*YOUR OBJECTIVE*:
Below are records; count the lines that contain "roll" and give only the total.

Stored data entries
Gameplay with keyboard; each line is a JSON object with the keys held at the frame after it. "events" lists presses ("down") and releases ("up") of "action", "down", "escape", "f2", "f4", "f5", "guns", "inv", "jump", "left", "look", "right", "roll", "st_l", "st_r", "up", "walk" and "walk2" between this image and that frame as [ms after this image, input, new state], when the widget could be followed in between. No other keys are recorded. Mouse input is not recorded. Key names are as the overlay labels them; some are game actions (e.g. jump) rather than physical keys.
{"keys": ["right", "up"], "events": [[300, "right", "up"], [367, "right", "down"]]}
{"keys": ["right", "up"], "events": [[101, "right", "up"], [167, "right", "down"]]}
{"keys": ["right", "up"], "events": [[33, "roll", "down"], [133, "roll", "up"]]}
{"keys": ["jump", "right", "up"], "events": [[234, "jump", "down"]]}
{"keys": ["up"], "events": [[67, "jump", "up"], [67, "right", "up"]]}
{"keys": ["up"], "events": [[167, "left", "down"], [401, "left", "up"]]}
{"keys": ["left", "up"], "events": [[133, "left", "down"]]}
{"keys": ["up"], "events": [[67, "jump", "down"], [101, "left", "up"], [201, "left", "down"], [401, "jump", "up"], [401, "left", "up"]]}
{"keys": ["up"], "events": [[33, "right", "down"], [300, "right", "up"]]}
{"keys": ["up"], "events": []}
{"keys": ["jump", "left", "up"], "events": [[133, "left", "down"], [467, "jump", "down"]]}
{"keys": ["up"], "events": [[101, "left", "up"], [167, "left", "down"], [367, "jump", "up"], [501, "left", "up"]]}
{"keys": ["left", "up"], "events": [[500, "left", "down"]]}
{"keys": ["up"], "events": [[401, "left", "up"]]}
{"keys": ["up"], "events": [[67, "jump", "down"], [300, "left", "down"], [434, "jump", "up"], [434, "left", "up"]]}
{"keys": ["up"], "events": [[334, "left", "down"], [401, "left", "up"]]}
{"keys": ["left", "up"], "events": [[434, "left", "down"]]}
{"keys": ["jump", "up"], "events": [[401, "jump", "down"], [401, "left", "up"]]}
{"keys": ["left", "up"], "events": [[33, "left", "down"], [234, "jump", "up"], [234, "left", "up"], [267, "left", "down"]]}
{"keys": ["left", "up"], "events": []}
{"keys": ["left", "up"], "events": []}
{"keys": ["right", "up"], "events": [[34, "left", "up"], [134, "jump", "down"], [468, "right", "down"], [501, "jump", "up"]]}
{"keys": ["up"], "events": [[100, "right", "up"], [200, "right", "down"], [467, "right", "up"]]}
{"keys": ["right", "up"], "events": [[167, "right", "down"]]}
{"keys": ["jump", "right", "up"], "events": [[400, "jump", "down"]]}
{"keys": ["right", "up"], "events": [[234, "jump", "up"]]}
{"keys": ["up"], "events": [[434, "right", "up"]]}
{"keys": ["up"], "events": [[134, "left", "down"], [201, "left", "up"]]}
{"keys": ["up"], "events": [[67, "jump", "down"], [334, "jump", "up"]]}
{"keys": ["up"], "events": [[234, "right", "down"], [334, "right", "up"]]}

*ANSWER SPACE*:
2